While FriendFeed is organized around following feeds of your friends’ activities across the Web, Twine is organized around interest feeds. Essentially, Twine members create topic pages that others can follow. It requires more work than FriendFeed. You have to add items such as links,articles, videos, and notes. But once you do, Twine organizes them for you using an underlying semantic index and tagging technology combined with social inputs from the community. So in a sense it competes more with Mahalo or Squidoo in that it creates authoritative pages around topics, except that these pages are really constantly updated topic or interest feeds that anyone can add to. You can read more about the original concept here, which relaunched publicly in October, 2008. All the growth is from October.

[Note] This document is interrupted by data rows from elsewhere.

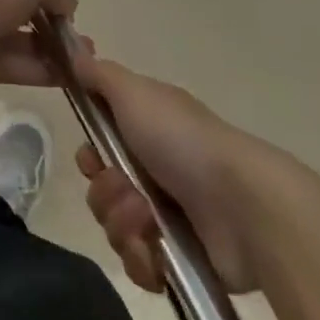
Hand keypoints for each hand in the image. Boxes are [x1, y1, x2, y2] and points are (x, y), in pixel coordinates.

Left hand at [0, 0, 76, 91]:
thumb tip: (70, 8)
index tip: (66, 11)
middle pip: (20, 12)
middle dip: (52, 28)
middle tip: (82, 44)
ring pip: (18, 42)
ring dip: (51, 52)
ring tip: (84, 64)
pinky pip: (13, 66)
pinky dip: (39, 71)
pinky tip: (69, 78)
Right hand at [71, 53, 285, 293]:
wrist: (245, 206)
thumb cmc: (184, 140)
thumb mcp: (135, 92)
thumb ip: (100, 74)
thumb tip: (75, 54)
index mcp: (147, 134)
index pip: (99, 148)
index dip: (88, 156)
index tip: (93, 158)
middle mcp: (156, 174)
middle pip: (102, 191)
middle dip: (105, 193)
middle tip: (127, 190)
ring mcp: (170, 219)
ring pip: (115, 227)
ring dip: (122, 223)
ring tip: (148, 220)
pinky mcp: (181, 262)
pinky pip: (138, 266)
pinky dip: (141, 259)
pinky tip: (155, 251)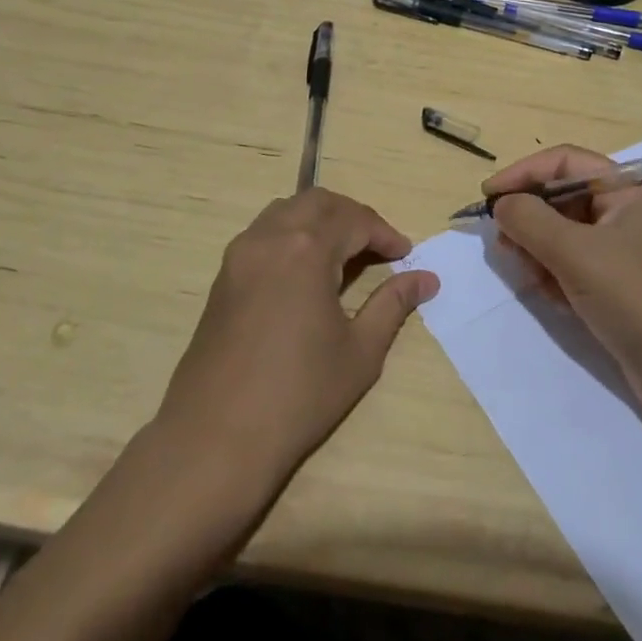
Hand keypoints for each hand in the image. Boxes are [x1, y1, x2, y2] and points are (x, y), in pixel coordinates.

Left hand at [156, 189, 438, 489]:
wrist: (215, 437)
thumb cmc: (299, 395)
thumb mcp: (360, 351)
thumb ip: (393, 304)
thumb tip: (426, 279)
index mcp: (306, 249)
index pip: (355, 220)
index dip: (385, 233)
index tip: (406, 255)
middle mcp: (269, 238)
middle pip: (318, 203)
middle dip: (353, 216)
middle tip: (378, 246)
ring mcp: (240, 255)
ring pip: (286, 211)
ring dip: (320, 220)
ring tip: (344, 254)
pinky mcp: (223, 276)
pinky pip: (263, 233)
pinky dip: (292, 235)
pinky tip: (306, 271)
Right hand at [489, 145, 641, 404]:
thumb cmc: (633, 296)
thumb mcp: (574, 252)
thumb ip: (530, 220)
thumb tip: (501, 204)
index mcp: (629, 189)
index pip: (565, 163)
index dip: (523, 174)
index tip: (488, 197)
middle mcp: (629, 211)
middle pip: (563, 198)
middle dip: (531, 220)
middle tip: (504, 245)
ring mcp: (626, 249)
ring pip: (565, 233)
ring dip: (541, 251)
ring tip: (531, 277)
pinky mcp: (621, 283)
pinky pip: (576, 263)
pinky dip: (558, 274)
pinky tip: (553, 297)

I pinged Nova Spivack, CEO of Radar Networks, the company behind Twine, to ask what’s up. He says that both the Compete and comScore numbers are off, but the trend is right. The initial growth came simply from letting people in who had been on the waiting list. But even he is surprised by the growth rate. So far five million items have been bookmarked in Twine. There are now 200,000 registered users who have created Twines (its name for interest feeds) across 30,000 different interest groups. The rest of the traffic comes from people visiting those topic pages.

And it is not all SEO traffic. Spivack provides the following breakdown of traffic by source: 59 percent comes from people coming directly to Twine, 20 percent comes from search engines, and most of the rest comes from people who receive email notifications and daily digests tracking the interest feeds they’ve signed up for. About 2 percent of traffic comes from twitter, but that portion is “rising fast.”

Following interesting people is just a proxy for following your interests, and Twine lets you connect with like-minded people as well. It is the combination that is killer.